Brief » Set down every entry exactly as given. Pictures are to be left out.

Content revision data
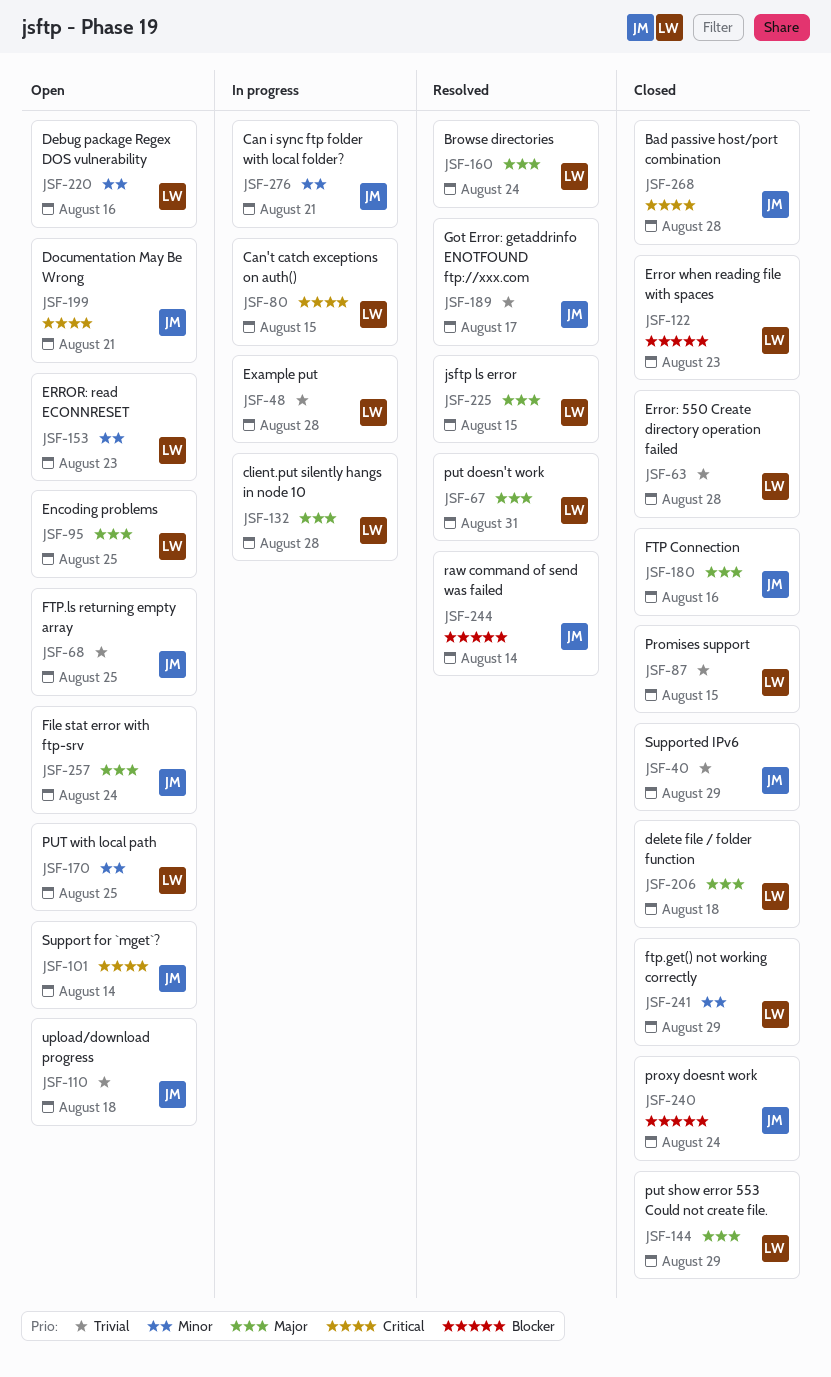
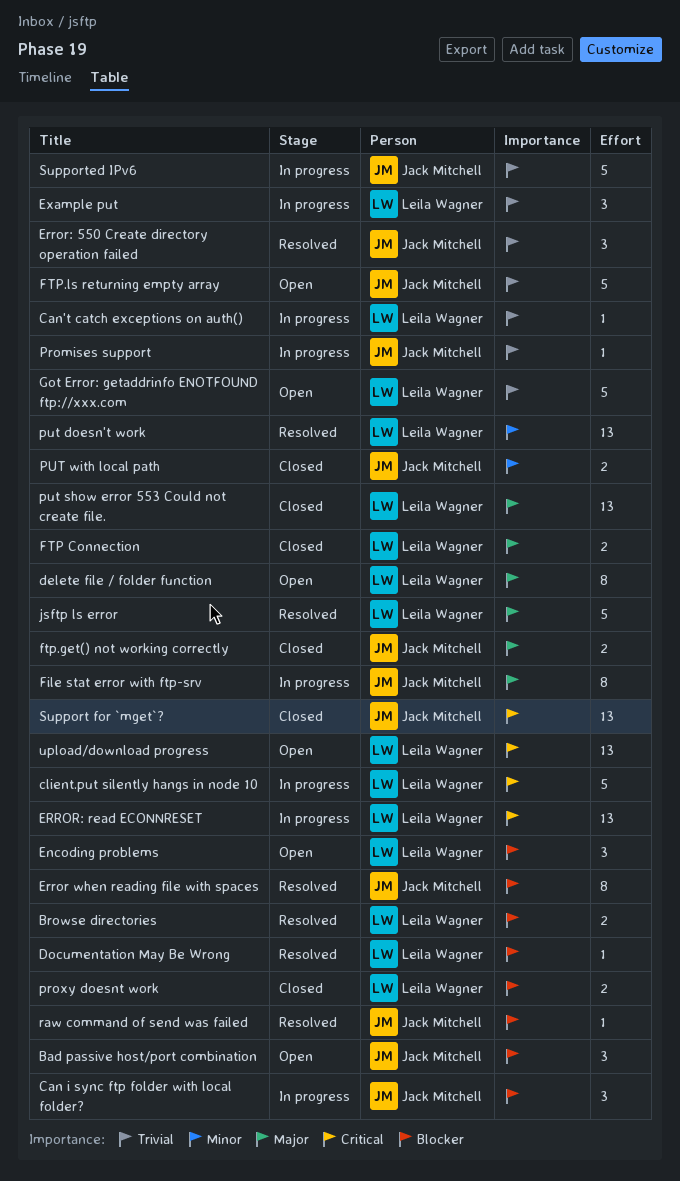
Bad passive host/port combination, status: Closed -> Open
Bad passive host/port combination, priority: Critical -> Blocker
Browse directories, priority: Major -> Blocker
Can i sync ftp folder with local folder?, priority: Minor -> Blocker
Can't catch exceptions on auth(), priority: Critical -> Trivial
client.put silently hangs in node 10, priority: Major -> Critical
Debug package Regex DOS vulnerability: present -> none
delete file / folder function, status: Closed -> Open
Documentation May Be Wrong, status: Open -> Resolved
Documentation May Be Wrong, owner: Jack Mitchell -> Leila Wagner
Documentation May Be Wrong, priority: Critical -> Blocker
Encoding problems, priority: Major -> Blocker
Error when reading file with spaces, status: Closed -> Resolved
Error when reading file with spaces, owner: Leila Wagner -> Jack Mitchell
Error: 550 Create directory operation failed, status: Closed -> Resolved
Error: 550 Create directory operation failed, owner: Leila Wagner -> Jack Mitchell
ERROR: read ECONNRESET, status: Open -> In progress
ERROR: read ECONNRESET, priority: Minor -> Critical
File stat error with ftp-srv, status: Open -> In progress
FTP Connection, owner: Jack Mitchell -> Leila Wagner
ftp.get() not working correctly, owner: Leila Wagner -> Jack Mitchell
ftp.get() not working correctly, priority: Minor -> Major
Got Error: getaddrinfo ENOTFOUND ftp://xxx.com, status: Resolved -> Open
Got Error: getaddrinfo ENOTFOUND ftp://xxx.com, owner: Jack Mitchell -> Leila Wagner
Promises support, status: Closed -> In progress
Promises support, owner: Leila Wagner -> Jack Mitchell
proxy doesnt work, owner: Jack Mitchell -> Leila Wagner
put doesn't work, priority: Major -> Minor
PUT with local path, status: Open -> Closed
PUT with local path, owner: Leila Wagner -> Jack Mitchell
Support for `mget`?, status: Open -> Closed
Supported IPv6, status: Closed -> In progress
upload/download progress, owner: Jack Mitchell -> Leila Wagner
upload/download progress, priority: Trivial -> Critical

Solution to this exercise »
Bad passive host/port combination, status: Closed -> Open
Bad passive host/port combination, priority: Critical -> Blocker
Browse directories, priority: Major -> Blocker
Can i sync ftp folder with local folder?, priority: Minor -> Blocker
Can't catch exceptions on auth(), priority: Critical -> Trivial
client.put silently hangs in node 10, priority: Major -> Critical
Debug package Regex DOS vulnerability: present -> none
delete file / folder function, status: Closed -> Open
Documentation May Be Wrong, status: Open -> Resolved
Documentation May Be Wrong, owner: Jack Mitchell -> Leila Wagner
Documentation May Be Wrong, priority: Critical -> Blocker
Encoding problems, priority: Major -> Blocker
Error when reading file with spaces, status: Closed -> Resolved
Error when reading file with spaces, owner: Leila Wagner -> Jack Mitchell
Error: 550 Create directory operation failed, status: Closed -> Resolved
Error: 550 Create directory operation failed, owner: Leila Wagner -> Jack Mitchell
ERROR: read ECONNRESET, status: Open -> In progress
ERROR: read ECONNRESET, priority: Minor -> Critical
File stat error with ftp-srv, status: Open -> In progress
FTP Connection, owner: Jack Mitchell -> Leila Wagner
ftp.get() not working correctly, owner: Leila Wagner -> Jack Mitchell
ftp.get() not working correctly, priority: Minor -> Major
Got Error: getaddrinfo ENOTFOUND ftp://xxx.com, status: Resolved -> Open
Got Error: getaddrinfo ENOTFOUND ftp://xxx.com, owner: Jack Mitchell -> Leila Wagner
Promises support, status: Closed -> In progress
Promises support, owner: Leila Wagner -> Jack Mitchell
proxy doesnt work, owner: Jack Mitchell -> Leila Wagner
put doesn't work, priority: Major -> Minor
PUT with local path, status: Open -> Closed
PUT with local path, owner: Leila Wagner -> Jack Mitchell
Support for `mget`?, status: Open -> Closed
Supported IPv6, status: Closed -> In progress
upload/download progress, owner: Jack Mitchell -> Leila Wagner
upload/download progress, priority: Trivial -> Critical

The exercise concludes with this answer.